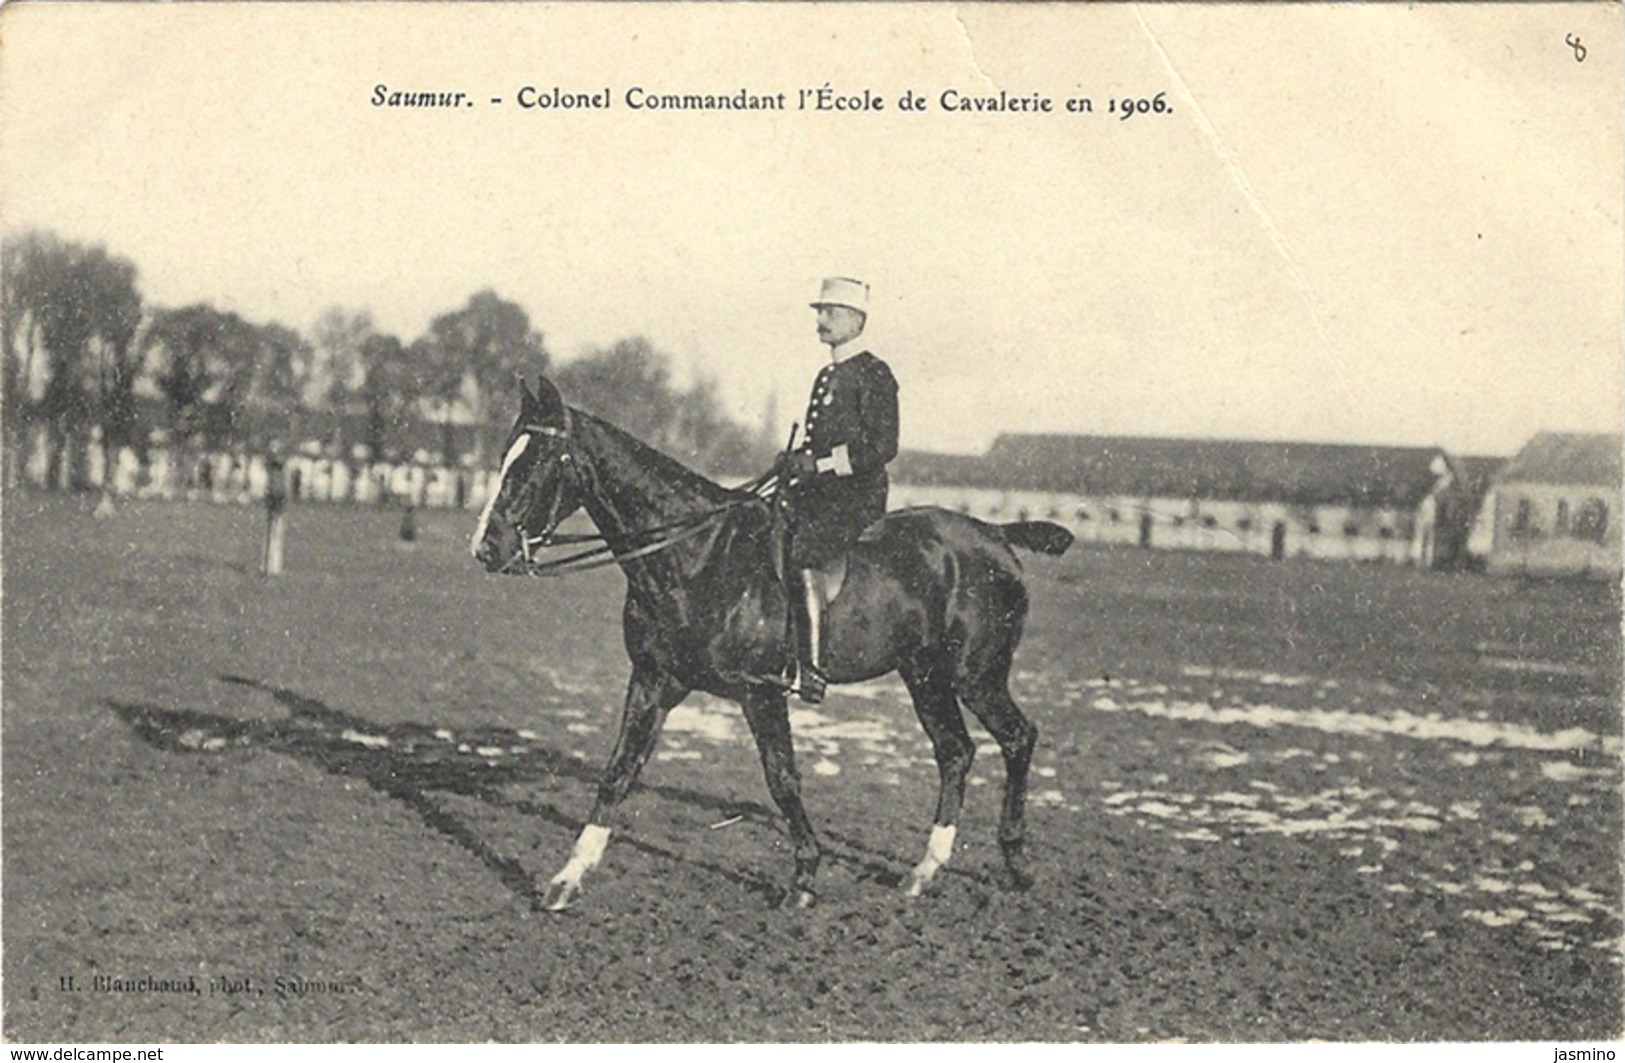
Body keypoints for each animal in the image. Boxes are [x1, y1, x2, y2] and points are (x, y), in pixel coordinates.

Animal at [471, 378, 1072, 910]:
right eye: (504, 456)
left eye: (534, 463)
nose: (485, 548)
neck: (698, 557)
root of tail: (995, 534)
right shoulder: (653, 681)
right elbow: (619, 772)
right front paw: (568, 877)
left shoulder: (761, 692)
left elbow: (782, 779)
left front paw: (805, 877)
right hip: (924, 675)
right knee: (955, 751)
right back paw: (925, 871)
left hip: (976, 674)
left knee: (1017, 737)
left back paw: (1015, 862)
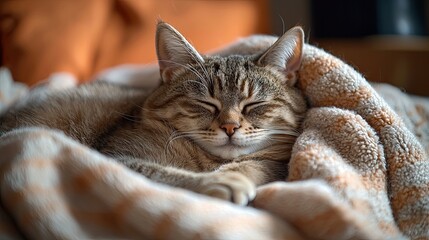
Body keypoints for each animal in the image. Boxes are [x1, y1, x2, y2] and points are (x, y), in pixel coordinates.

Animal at [0, 22, 308, 205]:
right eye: (206, 103)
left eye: (253, 105)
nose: (230, 127)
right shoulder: (116, 158)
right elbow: (164, 173)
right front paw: (219, 181)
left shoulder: (271, 161)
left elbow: (256, 163)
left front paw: (238, 173)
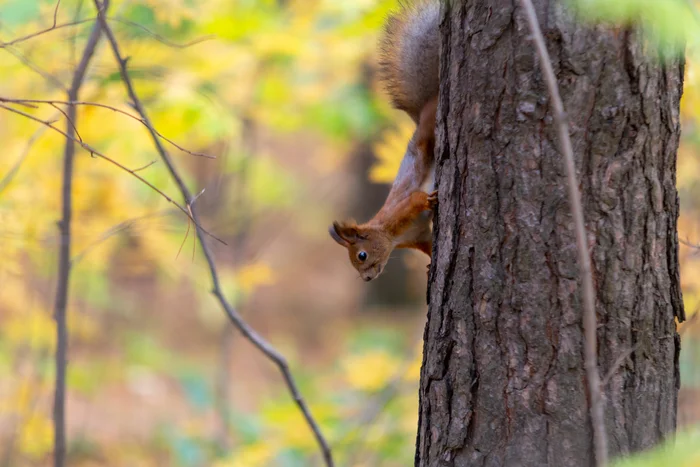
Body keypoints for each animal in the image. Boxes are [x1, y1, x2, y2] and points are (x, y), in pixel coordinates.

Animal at [328, 0, 438, 282]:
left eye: (361, 255)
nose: (366, 278)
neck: (391, 235)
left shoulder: (401, 211)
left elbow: (417, 199)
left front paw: (429, 201)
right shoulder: (419, 237)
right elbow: (430, 247)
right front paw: (430, 266)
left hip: (425, 134)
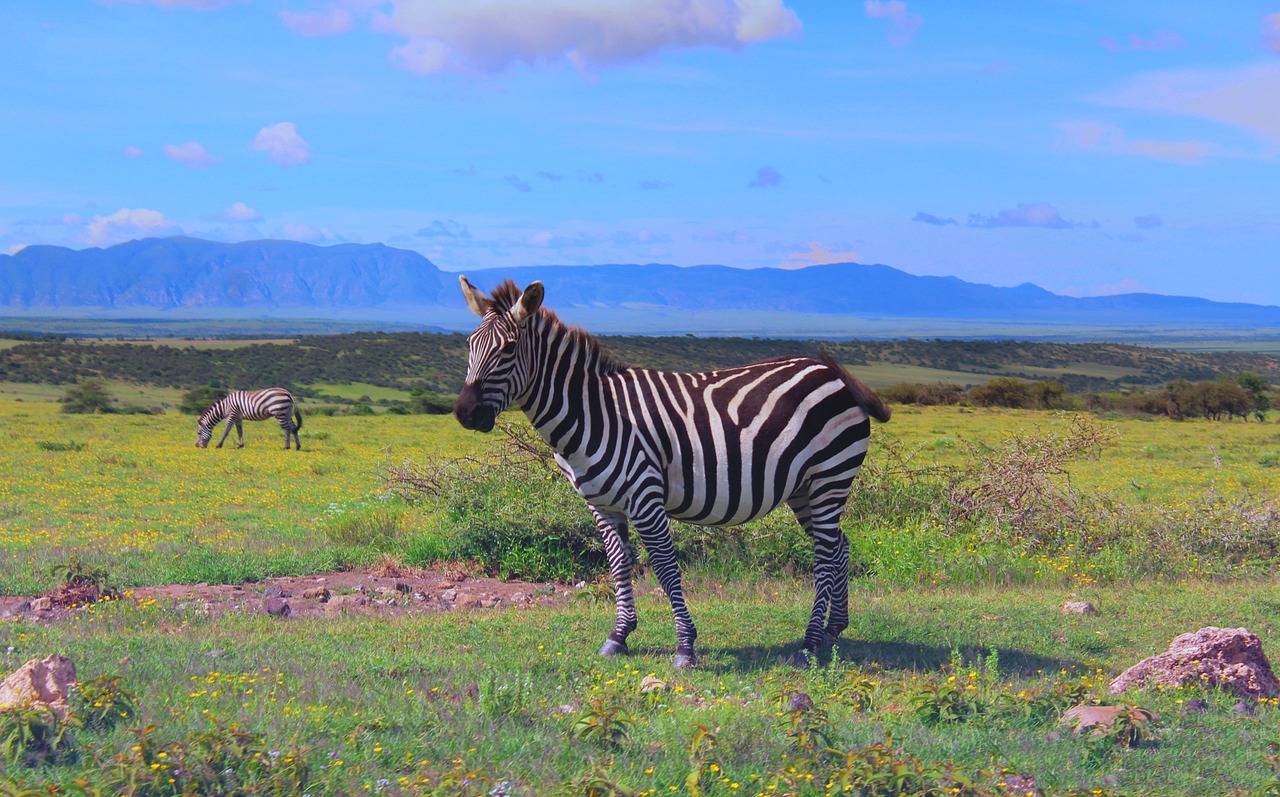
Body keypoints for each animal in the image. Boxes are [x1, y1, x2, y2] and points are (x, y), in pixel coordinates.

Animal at [458, 277, 890, 670]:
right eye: (469, 345)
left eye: (509, 349)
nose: (464, 413)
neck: (592, 412)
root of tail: (832, 372)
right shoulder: (601, 504)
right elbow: (619, 563)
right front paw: (619, 636)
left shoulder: (645, 495)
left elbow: (665, 568)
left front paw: (685, 646)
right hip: (803, 488)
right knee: (838, 546)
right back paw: (834, 629)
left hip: (830, 477)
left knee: (825, 553)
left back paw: (810, 643)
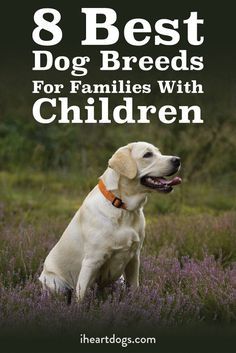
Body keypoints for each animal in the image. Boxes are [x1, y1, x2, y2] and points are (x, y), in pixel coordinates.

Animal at [39, 142, 182, 302]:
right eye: (147, 155)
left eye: (159, 152)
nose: (177, 160)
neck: (123, 207)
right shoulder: (91, 261)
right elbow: (80, 298)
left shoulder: (134, 258)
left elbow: (134, 288)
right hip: (56, 284)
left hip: (119, 280)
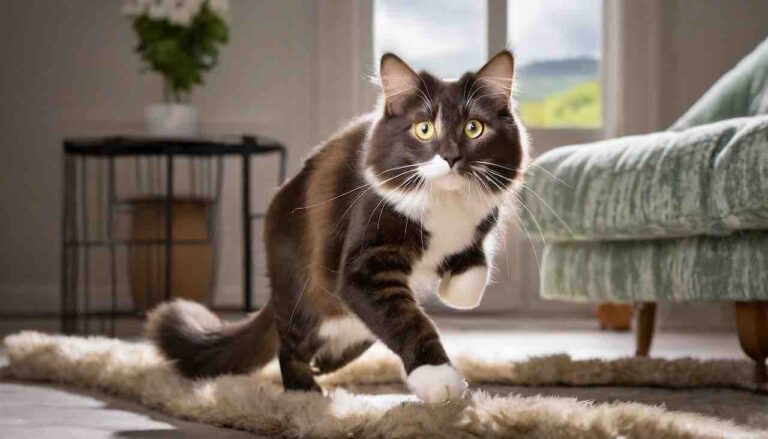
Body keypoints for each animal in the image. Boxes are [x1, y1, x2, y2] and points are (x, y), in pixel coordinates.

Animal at [146, 49, 528, 404]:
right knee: (290, 345)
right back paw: (306, 390)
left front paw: (452, 289)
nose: (450, 157)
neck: (446, 205)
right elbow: (410, 321)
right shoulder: (363, 266)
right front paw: (439, 380)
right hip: (303, 297)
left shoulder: (480, 224)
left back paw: (326, 364)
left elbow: (473, 275)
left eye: (473, 128)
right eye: (424, 129)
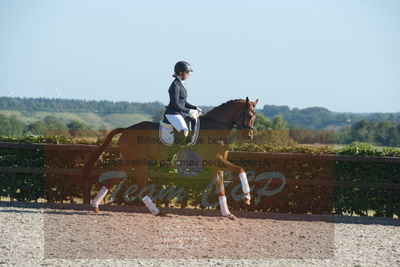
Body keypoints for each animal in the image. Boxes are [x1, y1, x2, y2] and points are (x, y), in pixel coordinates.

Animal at [82, 98, 258, 220]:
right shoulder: (215, 161)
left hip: (129, 162)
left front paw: (227, 213)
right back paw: (158, 212)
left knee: (114, 179)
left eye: (254, 117)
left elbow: (221, 187)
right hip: (139, 163)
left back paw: (95, 206)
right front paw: (247, 198)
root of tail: (126, 130)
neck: (215, 128)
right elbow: (241, 169)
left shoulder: (217, 164)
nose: (249, 136)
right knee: (140, 186)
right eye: (249, 115)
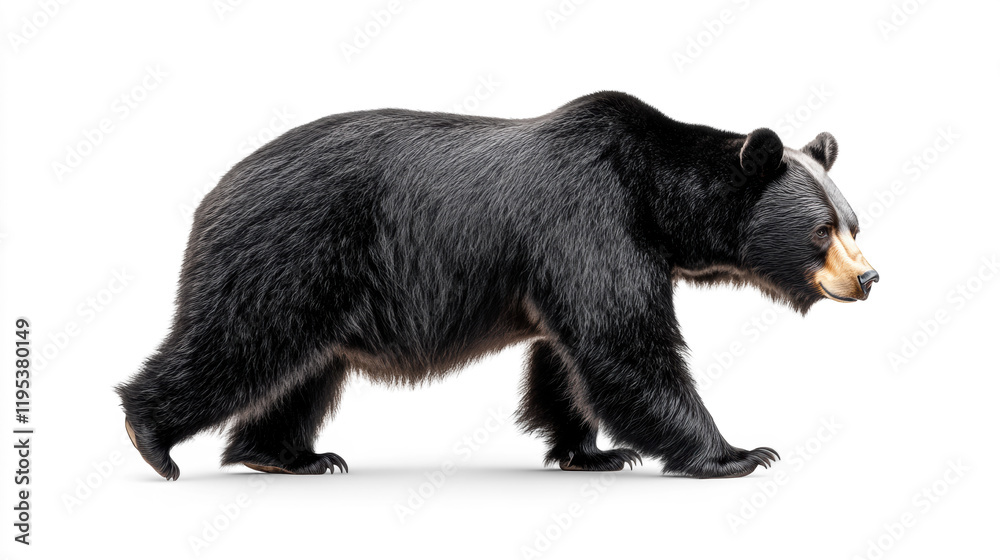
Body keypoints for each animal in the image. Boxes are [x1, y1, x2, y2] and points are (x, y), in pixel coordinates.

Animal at [115, 91, 878, 480]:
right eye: (820, 231)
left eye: (853, 222)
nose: (868, 277)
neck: (655, 198)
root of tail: (211, 194)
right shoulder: (589, 217)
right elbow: (624, 344)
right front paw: (737, 452)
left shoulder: (565, 259)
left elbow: (566, 362)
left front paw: (592, 452)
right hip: (286, 251)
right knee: (237, 344)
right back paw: (150, 436)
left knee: (302, 371)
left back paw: (289, 456)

- _Goal of the exercise_:
Reproduce each line of the records in which the string "knee" appears.

- _Finished exercise_:
right knee: (955, 751)
left knee: (1017, 737)
right knee: (838, 546)
left knee: (825, 553)
right knee: (290, 345)
left knee: (114, 179)
right knee: (140, 186)
right knee: (237, 344)
left knee: (302, 371)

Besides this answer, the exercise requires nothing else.